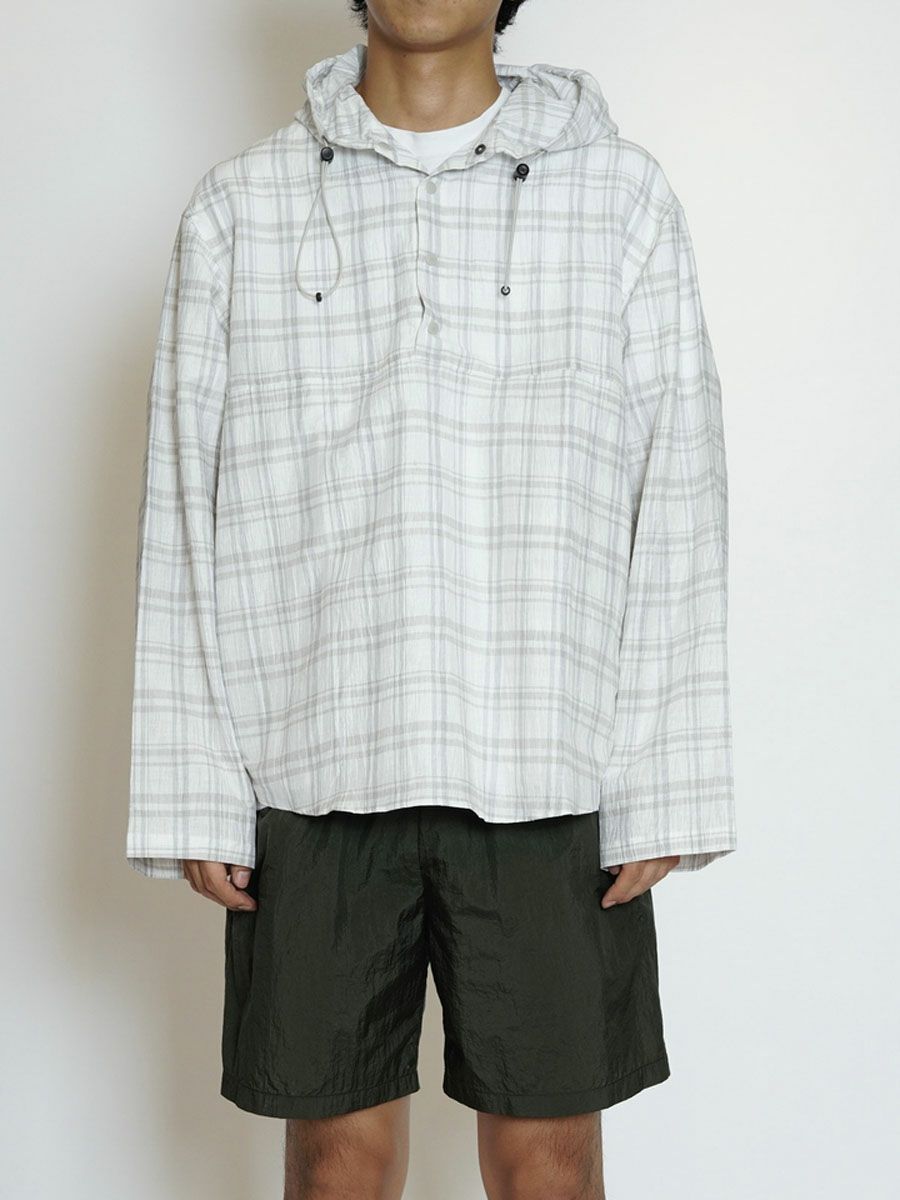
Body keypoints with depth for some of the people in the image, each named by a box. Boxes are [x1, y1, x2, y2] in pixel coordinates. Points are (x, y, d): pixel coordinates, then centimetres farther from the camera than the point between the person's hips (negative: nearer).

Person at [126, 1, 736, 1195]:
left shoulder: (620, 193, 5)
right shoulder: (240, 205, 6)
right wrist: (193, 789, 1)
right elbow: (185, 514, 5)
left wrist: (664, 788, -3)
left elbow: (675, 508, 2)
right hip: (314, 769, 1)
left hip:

···

_TASK BRIEF_: Format every line of the material above as a numbered list, leaving out blank lines and omitting the picture.

_EXERCISE OUTPUT_:
1. Body keypoints with depth for some of the people in the image, each named by a box. Boxes are [x1, y1, x2, y2] in pixel coordinates. Points are (x, y, d): pixel coordinates, then centimetres farther from the camera than the point between the person's hips (negative: nearer).
2. Person at [126, 1, 736, 1195]:
3. left shoulder: (620, 193, 5)
4. right shoulder: (240, 205, 6)
5. right wrist: (193, 789, 1)
6. right elbow: (185, 514, 5)
7. left wrist: (664, 788, -3)
8. left elbow: (675, 508, 2)
9. right hip: (314, 769, 1)
10. left hip:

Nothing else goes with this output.